=== Begin Enclosure ===
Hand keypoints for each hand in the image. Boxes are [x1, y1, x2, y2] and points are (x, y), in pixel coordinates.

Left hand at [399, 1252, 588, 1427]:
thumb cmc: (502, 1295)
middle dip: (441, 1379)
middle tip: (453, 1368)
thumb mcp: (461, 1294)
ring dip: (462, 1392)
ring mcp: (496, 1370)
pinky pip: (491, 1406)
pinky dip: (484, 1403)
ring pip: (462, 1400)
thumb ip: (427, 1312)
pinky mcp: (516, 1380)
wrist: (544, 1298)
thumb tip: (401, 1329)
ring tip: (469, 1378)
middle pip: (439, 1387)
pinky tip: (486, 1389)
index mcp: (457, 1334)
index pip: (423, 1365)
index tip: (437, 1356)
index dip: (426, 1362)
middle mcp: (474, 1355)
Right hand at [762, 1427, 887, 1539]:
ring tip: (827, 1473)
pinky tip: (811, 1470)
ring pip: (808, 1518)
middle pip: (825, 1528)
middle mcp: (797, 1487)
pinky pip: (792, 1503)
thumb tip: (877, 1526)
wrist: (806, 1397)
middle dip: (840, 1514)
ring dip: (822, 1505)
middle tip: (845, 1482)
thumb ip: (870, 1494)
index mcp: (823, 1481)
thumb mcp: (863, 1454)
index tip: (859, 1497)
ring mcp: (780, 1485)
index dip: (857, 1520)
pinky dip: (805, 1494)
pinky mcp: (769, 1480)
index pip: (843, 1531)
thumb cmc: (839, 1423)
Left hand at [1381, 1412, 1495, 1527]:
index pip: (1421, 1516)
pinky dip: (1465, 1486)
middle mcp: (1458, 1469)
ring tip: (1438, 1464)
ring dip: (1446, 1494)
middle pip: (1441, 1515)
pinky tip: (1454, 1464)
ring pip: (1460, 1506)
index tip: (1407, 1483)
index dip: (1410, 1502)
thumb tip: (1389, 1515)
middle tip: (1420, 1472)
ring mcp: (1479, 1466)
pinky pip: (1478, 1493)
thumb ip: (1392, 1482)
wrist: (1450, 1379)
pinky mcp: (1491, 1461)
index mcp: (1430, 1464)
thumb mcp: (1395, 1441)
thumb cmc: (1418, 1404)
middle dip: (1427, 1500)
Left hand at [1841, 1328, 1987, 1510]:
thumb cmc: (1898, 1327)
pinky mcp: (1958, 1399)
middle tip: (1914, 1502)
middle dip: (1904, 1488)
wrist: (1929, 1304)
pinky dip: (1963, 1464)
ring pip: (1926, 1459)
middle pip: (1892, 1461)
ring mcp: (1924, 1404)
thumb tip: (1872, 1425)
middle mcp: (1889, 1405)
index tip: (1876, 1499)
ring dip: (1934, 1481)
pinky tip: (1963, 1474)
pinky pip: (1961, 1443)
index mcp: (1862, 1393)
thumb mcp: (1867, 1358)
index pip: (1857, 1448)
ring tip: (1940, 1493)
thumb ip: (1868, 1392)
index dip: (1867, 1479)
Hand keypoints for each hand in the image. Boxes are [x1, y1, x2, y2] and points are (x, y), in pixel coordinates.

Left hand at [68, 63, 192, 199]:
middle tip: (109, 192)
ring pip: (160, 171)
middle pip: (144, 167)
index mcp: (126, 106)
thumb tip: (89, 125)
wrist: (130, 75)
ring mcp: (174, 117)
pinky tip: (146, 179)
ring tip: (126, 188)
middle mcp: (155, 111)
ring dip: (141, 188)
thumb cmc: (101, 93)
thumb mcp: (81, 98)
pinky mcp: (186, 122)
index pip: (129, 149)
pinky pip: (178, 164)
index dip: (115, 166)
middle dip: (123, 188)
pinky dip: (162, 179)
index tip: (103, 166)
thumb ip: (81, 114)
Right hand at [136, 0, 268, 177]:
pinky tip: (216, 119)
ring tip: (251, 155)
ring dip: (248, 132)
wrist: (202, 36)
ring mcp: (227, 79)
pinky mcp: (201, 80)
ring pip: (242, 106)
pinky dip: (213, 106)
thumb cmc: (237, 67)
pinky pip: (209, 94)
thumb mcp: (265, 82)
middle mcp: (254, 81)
=== End Enclosure ===
• Your goal:
Transcribe the entries above word for word, from the first line through the line containing "pinky dip: (484, 1403)", and nothing else.

• Written solution:
Hand keypoints for each hand in the image. Boxes are [x1, y1, x2, y2] and points are (x, y), in pixel coordinates.

Left hand at [399, 1252, 588, 1427]:
thumb cmc: (502, 1295)
middle dip: (441, 1379)
middle tip: (453, 1368)
thumb mcp: (461, 1294)
ring dip: (462, 1392)
ring mcp: (496, 1370)
pinky pip: (491, 1406)
pinky dip: (484, 1403)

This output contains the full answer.